Потом мы с ней перебираем ее вещи. Боже, что за барахло! Нет, ничего ветхого, старого, но все такое серое, унылое. Куда я смотрю, сволочь? Почему не купила матери стоящую одежду? В глубине полки я нахожу блузу: белые розочки на голубом поле.
– Юбка есть?
Мама откуда-то достает юбку. Синий шелк. Длинная, даже с разрезом.
– Туфли есть?
– Нет, – говорит мама. – То есть, есть. Но я же дома, я буду в домашних.
– Нет, ты будешь в туфлях.
– Детка, они все на каблучках. Я уже отвыкла. Я буду шататься и завалюсь на вираже. – И мама смеется над собой.
– Нельзя так, – возмущаюсь я. – В твоем возрасте еще заводят любовников, и правильно делают, а не заваливаются на каблуках.
– Инга! – в голосе мамы металл. – Прекрати! Мне шестьдесят лет. И мне не надо меньше. Понимаешь, не надо! Так много лжи, что на обман времени уже нет сил.
И я понимаю, что она права, что тот всплеск эмоций, который превратил ее на час в молодую и красивую, иссяк, но он ей дорого стоил, она устала, увяла, она уже хочет, чтоб я ушла. «Только посмотри вокруг: все ли у меня в порядке в квартире?
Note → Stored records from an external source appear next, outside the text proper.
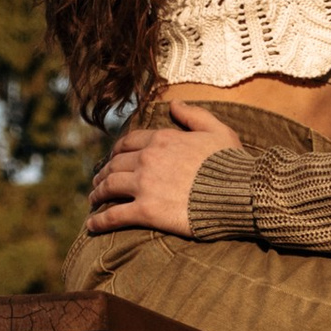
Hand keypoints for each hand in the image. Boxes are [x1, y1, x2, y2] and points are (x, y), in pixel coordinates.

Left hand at [86, 99, 234, 237]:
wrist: (239, 193)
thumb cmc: (232, 163)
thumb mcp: (218, 130)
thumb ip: (194, 115)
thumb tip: (174, 104)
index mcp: (163, 139)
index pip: (129, 142)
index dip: (117, 151)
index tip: (113, 158)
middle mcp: (148, 159)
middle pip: (114, 164)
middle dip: (103, 172)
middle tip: (98, 182)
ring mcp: (144, 185)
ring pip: (109, 186)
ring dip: (97, 193)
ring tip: (93, 201)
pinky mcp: (146, 211)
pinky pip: (114, 215)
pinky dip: (99, 221)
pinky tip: (91, 226)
Последнее время я перестала многое замечать».
– У тебя все хорошо, мама. У тебя всегда все хорошо. Завтра завьешь свои русые, и пусть неудачник плачет!
Она улыбается печально.
Я уезжаю с тяжелым чувством. Во-первых, с мыслью о том, как мало я знаю о собственных родителях. Так тщательно демонстрировалась мне неколебимость устоев семьи, что в голову не могло прийти, на каких руинах и болезнях она была построена. А папа уже ушел. И унес историю своей жизни, а вдруг и у него что-то было, он ведь был хорош собой. Не одна же кузина Кузина на него могла запасть. А что там было на самом деле, если она положила на грудь землю с его могилы? Это ведь делается для того, чтобы оказаться потом вместе и соединиться уже навечно? Господи! О чем это я? Ногастая с придурью кузина.